Ela sentia como se seu corpo estivesse sendo esvaziado. Já fazia algum tempo que estava assim e, embora não gostasse daquilo, insistiu em ficar. Estavam sentados no sofá da casa dele, tinham de terminar um trabalho. Ele redigia, enquanto ela devorava textos e mais textos e de hora em hora lia o que já havia escrito ou revesava e tomava o posto de redatora. Não havia absolutamente nada de estranho naquela cena. Pelo menos não aos nossos olhos, contudo, dentro dela, uma verdadeira "agonia boa" transitava desesperada. Aquela aproximação era algo incomum em sua mente, suas mãos suavam e ao mesmo tempo que lutava para se manter concentrada na responsabilidade que tinham pendente deixava que todo seu corpo se deixasse levar pelo cheiro do perfume que ele pouco usava. A ponta dos seus dedos as vezes passavam pelos fios daquele cabelo, como se tirasse algum fiapo, mas na verdade era só o desejo de tocá-los mesmo. Foi num desses momentos em que ela, distraída, olhava o rosto do rapaz fixamente e ele no impulso de lhe dizer algo encontrou aqueles olhos.

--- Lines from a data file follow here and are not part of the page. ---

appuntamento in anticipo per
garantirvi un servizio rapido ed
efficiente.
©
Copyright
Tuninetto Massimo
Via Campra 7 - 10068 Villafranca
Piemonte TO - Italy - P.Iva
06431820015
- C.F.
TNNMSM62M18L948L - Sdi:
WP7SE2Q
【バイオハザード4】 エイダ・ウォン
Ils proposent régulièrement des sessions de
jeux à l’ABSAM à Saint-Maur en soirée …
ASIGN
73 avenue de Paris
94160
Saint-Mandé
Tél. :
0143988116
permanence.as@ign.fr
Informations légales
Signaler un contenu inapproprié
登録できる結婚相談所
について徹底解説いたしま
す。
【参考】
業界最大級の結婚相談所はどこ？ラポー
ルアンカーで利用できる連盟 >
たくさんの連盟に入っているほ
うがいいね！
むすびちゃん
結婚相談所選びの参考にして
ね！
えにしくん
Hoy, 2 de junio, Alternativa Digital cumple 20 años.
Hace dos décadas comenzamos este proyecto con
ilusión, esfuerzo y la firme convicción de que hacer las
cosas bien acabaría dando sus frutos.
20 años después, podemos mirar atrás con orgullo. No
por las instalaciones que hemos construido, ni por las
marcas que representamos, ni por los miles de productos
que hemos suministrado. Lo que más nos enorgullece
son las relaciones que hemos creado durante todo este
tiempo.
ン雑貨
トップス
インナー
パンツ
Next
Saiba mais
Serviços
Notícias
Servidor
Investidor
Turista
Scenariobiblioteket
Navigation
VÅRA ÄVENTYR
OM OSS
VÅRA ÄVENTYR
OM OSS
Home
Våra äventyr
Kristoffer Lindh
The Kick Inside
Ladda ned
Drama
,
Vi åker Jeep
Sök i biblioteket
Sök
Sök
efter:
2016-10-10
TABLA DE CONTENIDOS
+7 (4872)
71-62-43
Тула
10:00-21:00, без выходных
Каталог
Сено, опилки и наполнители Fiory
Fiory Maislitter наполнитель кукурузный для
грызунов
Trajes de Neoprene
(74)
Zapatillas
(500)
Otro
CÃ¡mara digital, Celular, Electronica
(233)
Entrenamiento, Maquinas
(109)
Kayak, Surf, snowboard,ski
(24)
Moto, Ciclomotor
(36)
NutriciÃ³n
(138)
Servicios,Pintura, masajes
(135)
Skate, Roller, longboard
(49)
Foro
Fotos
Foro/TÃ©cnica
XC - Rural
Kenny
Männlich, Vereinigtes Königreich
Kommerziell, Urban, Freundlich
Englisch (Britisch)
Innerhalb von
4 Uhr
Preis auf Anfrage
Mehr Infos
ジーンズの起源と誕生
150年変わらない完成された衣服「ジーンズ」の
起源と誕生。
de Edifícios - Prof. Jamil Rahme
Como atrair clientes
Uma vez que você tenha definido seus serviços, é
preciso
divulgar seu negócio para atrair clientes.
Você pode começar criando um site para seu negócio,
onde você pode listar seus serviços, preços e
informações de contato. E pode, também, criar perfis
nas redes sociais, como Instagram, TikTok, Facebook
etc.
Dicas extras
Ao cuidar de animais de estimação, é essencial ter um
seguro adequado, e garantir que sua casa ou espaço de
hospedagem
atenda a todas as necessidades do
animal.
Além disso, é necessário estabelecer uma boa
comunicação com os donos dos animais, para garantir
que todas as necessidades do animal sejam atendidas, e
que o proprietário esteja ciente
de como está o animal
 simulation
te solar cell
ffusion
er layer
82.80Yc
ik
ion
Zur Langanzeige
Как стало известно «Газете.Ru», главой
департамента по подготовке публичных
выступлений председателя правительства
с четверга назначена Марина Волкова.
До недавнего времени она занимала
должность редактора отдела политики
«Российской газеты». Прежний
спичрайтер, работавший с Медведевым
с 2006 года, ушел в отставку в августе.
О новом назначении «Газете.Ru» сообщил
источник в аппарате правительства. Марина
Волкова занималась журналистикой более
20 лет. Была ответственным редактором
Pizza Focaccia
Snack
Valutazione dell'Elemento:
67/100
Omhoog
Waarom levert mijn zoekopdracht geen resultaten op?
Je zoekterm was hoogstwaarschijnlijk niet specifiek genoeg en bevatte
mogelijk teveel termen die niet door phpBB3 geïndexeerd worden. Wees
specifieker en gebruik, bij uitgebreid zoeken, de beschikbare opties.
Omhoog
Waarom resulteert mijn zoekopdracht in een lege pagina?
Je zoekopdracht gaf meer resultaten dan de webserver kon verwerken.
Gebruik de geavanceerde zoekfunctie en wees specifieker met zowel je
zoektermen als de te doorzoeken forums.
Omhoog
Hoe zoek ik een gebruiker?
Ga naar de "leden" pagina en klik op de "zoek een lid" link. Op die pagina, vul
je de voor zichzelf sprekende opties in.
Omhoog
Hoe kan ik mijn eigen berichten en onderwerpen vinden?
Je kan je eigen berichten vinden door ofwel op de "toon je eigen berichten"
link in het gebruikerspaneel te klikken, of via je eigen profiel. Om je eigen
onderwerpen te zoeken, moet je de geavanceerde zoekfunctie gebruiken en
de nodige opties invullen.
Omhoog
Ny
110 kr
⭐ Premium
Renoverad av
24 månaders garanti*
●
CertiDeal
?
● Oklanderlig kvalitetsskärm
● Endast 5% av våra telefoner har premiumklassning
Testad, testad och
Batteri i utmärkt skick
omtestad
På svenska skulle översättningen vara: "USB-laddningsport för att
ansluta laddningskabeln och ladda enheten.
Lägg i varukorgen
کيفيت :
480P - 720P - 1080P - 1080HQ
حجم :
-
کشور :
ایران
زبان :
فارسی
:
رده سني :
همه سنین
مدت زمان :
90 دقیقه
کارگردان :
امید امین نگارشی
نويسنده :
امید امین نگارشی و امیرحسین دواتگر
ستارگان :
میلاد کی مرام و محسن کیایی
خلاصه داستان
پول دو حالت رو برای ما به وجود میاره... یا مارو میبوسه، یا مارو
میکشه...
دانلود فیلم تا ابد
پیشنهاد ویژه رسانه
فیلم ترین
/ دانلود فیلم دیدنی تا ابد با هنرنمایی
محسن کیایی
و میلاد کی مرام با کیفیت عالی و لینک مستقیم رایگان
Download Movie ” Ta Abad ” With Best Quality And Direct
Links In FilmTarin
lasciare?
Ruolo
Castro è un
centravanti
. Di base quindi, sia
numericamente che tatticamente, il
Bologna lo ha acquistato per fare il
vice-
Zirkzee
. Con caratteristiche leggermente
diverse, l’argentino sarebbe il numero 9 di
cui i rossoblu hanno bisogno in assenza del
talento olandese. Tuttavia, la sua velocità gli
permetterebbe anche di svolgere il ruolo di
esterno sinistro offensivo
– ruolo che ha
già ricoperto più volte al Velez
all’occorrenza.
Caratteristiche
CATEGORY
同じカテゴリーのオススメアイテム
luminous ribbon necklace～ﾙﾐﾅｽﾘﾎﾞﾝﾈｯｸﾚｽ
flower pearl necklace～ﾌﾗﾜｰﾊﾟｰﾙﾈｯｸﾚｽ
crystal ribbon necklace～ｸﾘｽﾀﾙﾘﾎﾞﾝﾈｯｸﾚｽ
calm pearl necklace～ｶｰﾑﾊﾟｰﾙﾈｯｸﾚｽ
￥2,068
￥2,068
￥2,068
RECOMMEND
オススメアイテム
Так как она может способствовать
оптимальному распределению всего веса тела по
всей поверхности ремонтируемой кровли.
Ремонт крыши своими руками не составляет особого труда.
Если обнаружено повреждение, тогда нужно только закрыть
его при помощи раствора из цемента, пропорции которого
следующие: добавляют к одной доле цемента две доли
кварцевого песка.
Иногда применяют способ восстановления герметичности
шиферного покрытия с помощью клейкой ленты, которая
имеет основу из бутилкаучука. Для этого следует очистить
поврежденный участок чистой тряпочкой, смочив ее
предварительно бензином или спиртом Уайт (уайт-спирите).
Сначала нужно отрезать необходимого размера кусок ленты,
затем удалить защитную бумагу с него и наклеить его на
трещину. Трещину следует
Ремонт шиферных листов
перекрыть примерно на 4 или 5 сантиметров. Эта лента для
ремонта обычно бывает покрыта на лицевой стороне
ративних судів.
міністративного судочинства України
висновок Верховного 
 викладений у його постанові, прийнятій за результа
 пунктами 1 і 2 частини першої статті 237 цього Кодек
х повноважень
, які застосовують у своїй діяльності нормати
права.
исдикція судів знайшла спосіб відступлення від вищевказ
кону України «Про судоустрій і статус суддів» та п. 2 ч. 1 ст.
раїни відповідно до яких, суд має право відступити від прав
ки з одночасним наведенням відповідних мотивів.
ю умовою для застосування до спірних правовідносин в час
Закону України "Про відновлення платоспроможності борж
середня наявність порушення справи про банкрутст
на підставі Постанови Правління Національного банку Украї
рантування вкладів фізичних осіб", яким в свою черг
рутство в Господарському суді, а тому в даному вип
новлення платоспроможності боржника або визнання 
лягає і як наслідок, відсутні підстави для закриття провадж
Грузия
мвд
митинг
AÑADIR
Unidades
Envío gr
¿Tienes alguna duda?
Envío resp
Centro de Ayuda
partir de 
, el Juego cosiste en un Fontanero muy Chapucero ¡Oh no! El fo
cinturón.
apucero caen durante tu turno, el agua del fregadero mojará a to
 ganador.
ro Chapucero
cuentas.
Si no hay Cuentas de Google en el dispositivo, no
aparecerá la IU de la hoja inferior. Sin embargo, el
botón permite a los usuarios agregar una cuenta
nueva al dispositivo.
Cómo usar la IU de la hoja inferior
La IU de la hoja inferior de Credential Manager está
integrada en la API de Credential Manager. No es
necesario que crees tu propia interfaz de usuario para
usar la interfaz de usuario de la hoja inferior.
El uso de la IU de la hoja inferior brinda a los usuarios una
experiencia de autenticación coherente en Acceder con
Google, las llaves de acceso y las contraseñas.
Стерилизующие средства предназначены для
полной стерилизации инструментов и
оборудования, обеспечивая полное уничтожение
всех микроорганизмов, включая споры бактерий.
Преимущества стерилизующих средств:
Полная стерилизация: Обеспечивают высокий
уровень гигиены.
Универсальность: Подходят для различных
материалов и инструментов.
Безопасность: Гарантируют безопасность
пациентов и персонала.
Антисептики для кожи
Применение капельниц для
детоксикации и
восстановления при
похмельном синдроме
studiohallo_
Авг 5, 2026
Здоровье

A única coisa que ela desejava é que ele entendesse, que visse, que percebesse, que ela estava ali, sempre esteve. Ficou sentada por horas e o choro preso na garganta lhe fazia sentir dor. Não queria chorar. Não podia chorar, nem mesmo tinha razões para isto. As especulações que havia feito eram baseadas naquele seu passado medonho que já deveria ter sido esquecido. Seu rosto ficou corado e quase que involuntariamente desviou os olhos no mesmo instante e deixou-os fixos no chão. Um medo avassalador tomou conta de todos os lugares por onde seu sangue percorria. Percebeu que ele apenas movimentou o computador que estava em seu colo para a mesa do centro. Fechou os olhos por segundos, temia que o rapaz tivesse percebido algo e levasse consigo uma impressão negativa, mas ele continuou sentado. Uma das mãos dele tocou a pele gélida dela. Neste instante o coração da garota acelerou de tal modo que quase perdeu completamente o ar. Seus olhos lentamente foram em direção aos dele e pela primeira vez pôde lhe dizer em silêncio o quanto o queria. Nada foi dito, nem mesmo os carros na rua que costumavam ser irritantemente barulhentos, se atreveram a interromper aquele momento. O rapaz sorriu e sussurrou "Ei... está gelada. Não tenha medo..." e no segundo seguinte seus lábios aqueciam os dela. 

Os céus mais uma vez lhe fizeram o favor de acompanhar seus pensamentos e em instantes gotas fortes e entristecidas vinham à terra. Fortes. Pesadas. Receosas. Apaixonadas. Lembrou de coisas que jurou esquecer, e de momentos que por melhores que tivessem sido gostaria de queimar no tempo. Não lhe restavam muitas alternativas, teria de conviver com aquilo até que pudesse colocar um ponto final em mais um dos teus bordados feios e inacabados. O sol que havia tocado sua pele naquele dia era o único capaz de aquecer seu maldito coração risonho. Beijou-o com desejo, com ardor, e com saudade, pois sabia que pelo menos para ele quando o sol voltasse a nascer na manhã seguinte, aquilo não teria significado nada.